If by that absolute value thing you mean _mm512_abs_pd, that's a pseudoinstruction for 'and'ing via a mask that zeroes out the top bit, which can be done equally as well on 128/256-bit vectors, just without an intrinsic for some arbitrary reason. But yeah the gaps are super annoying. Some of my personal picks:
- There's only 8- and 16-bit integer saturating add/subtract, even on AVX-512
- No 8-bit shifts anywhere either; AVX2 only has 32- and 64-bit dynamic shifts (and ≥16-bit constant shifts; no 64-bit arithmetic shift right though!), AVX-512 adds dynamic 16-bit shifts, still no 8-bit shifts (though with some GFNI magic you can emulate constant 8-bit shifts)
- Narrowing integer types pre-AVX-512 is rather annoying, taking multiple instructions. And even though AVX-512 has instructions for narrowing vectors, you're actually better off using multiple-table-input permute instructions and narrowing multiple vectors at the same time.
- Multiplies on x86 are extremely funky (there's a 16-bit high half instr, but no other width; a 32×32→64-bit instr, but no other doubling width instr; proper 32-bit multiply is only from AVX2, proper 64-bit only in AVX-512).

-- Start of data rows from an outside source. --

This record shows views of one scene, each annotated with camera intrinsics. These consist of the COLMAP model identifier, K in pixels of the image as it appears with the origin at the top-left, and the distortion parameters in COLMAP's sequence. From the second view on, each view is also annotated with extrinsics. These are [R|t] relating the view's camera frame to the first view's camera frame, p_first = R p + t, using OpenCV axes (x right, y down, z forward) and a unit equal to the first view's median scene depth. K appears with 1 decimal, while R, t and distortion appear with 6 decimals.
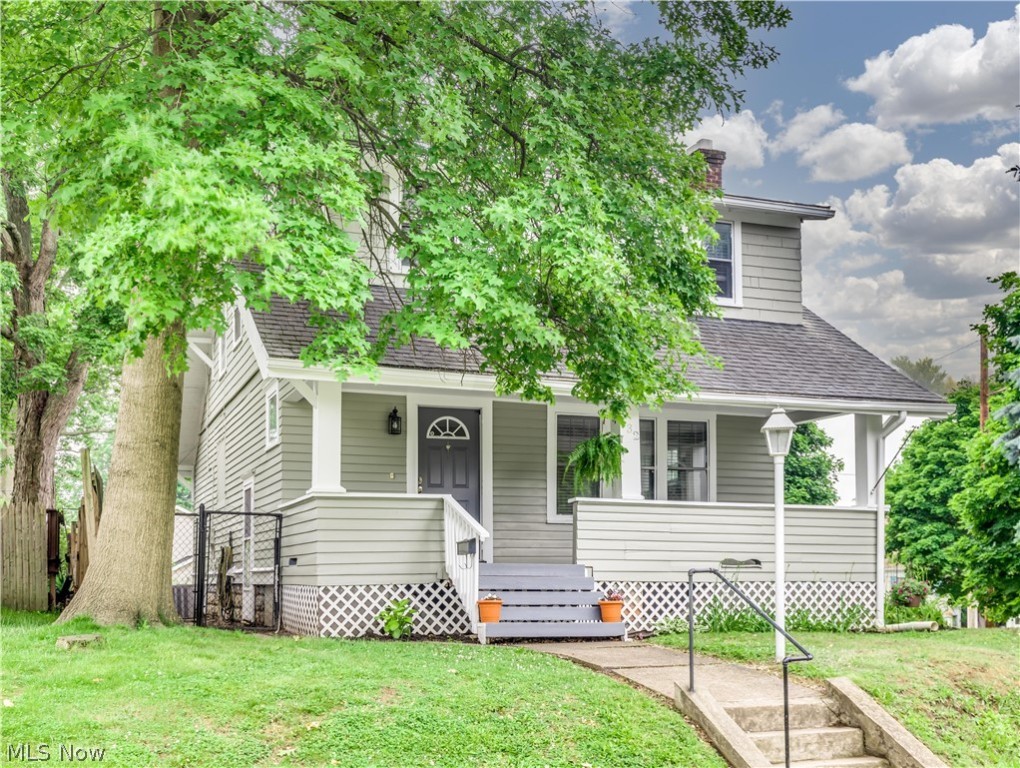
lens RADIAL K [[1086.7, 0, 541.0], [0, 1086.7, 409.4], [0, 0, 1]] dist [-0.017803, -0.008536]
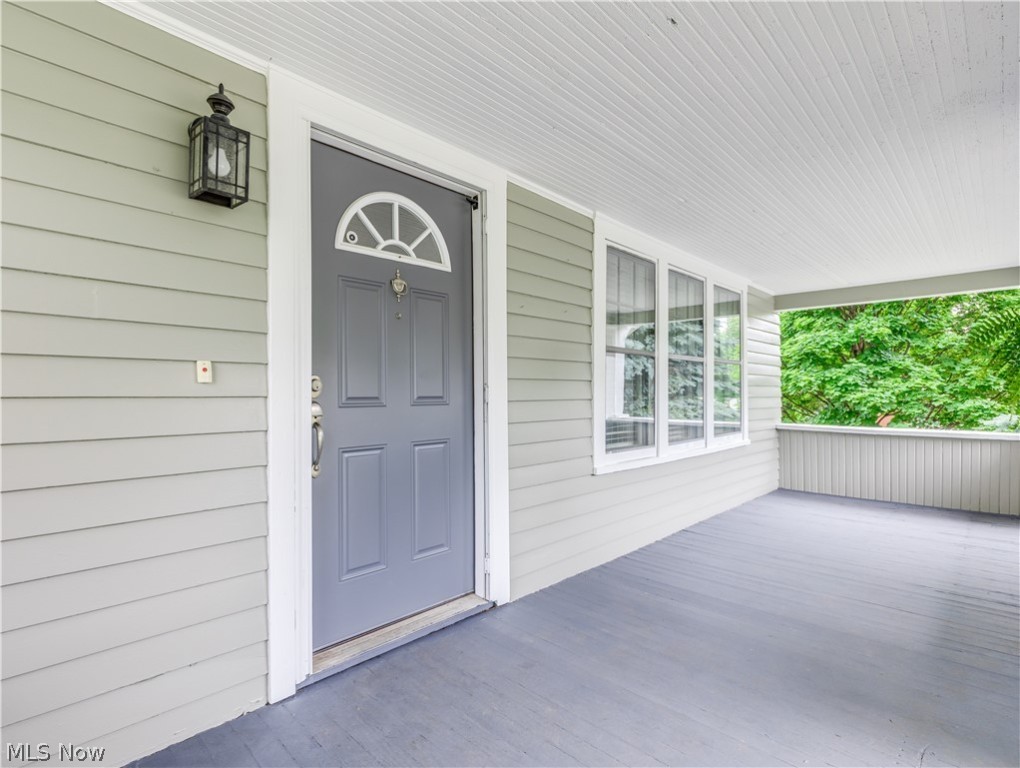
lens RADIAL K [[514.2, 0, 515.6], [0, 514.2, 379.8], [0, 0, 1]] dist [0.003186, 0.000273]
pose [[0.917936, 0.020328, 0.396206, -0.130573], [-0.070921, 0.991007, 0.113466, 0.048902], [-0.390337, -0.132254, 0.911123, 0.951961]]
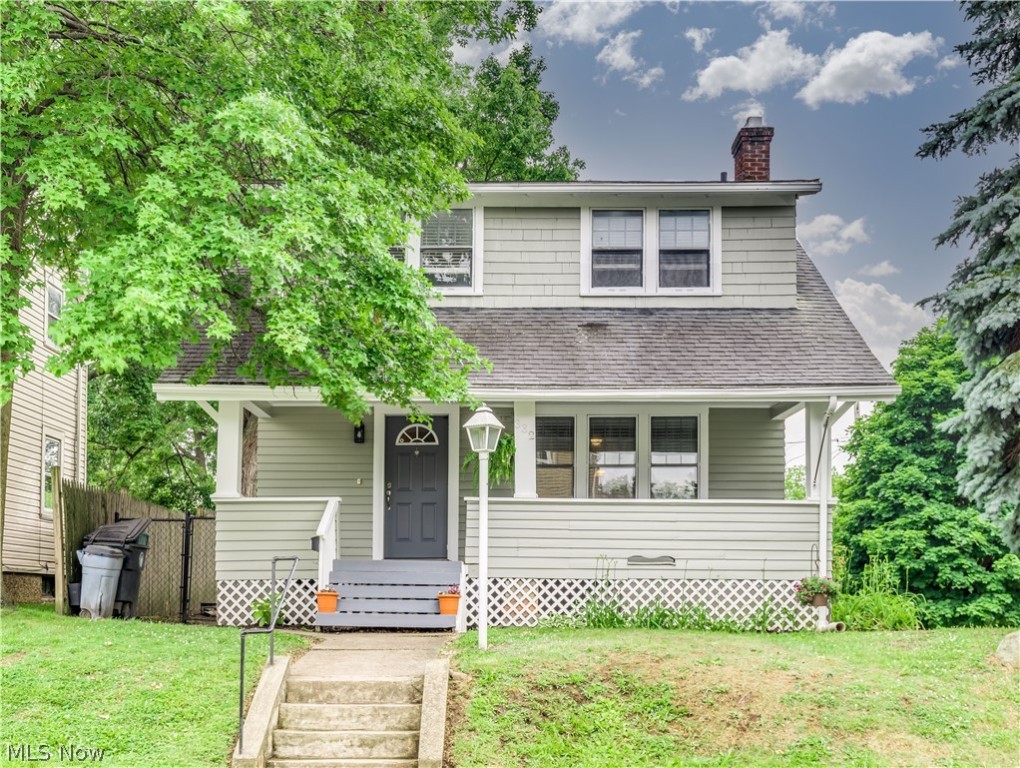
lens RADIAL K [[1148.2, 0, 510.0], [0, 1148.2, 384.0], [0, 0, 1]] dist [0.011371, -0.000226]
pose [[0.933003, -0.058683, -0.355052, 0.456663], [0.049938, 0.998182, -0.033755, 0.011554], [0.356387, 0.013763, 0.934237, -0.017977]]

ARM NEON doesn't have 64-bit multiplication.
- Extracting a single bit from each element (movemask/movmsk) exists for 8-/32-/64-bit elements, but not 16-bit on x86 pre-AVX512; ARM NEON has none of those, requiring quite long instruction sequences to do so (and you quite benefit from unrolling and packing multiple vectors together, or even doing structure loads to do some of the rearranging)
- No 64-bit int min/max nor 16-bit element top-bit dynamic blend pre-AVX512
I know dzaima is aware, but for all the other posters who might not be, our Highway library provides all these missing instructions, via emulation if required.
I do not understand why folks are still making do with direct use of intrinsics or compiler builtins. Having a library centralize workarounds (such an an MSAN compiler change which hit us last week) seems like an obvious win.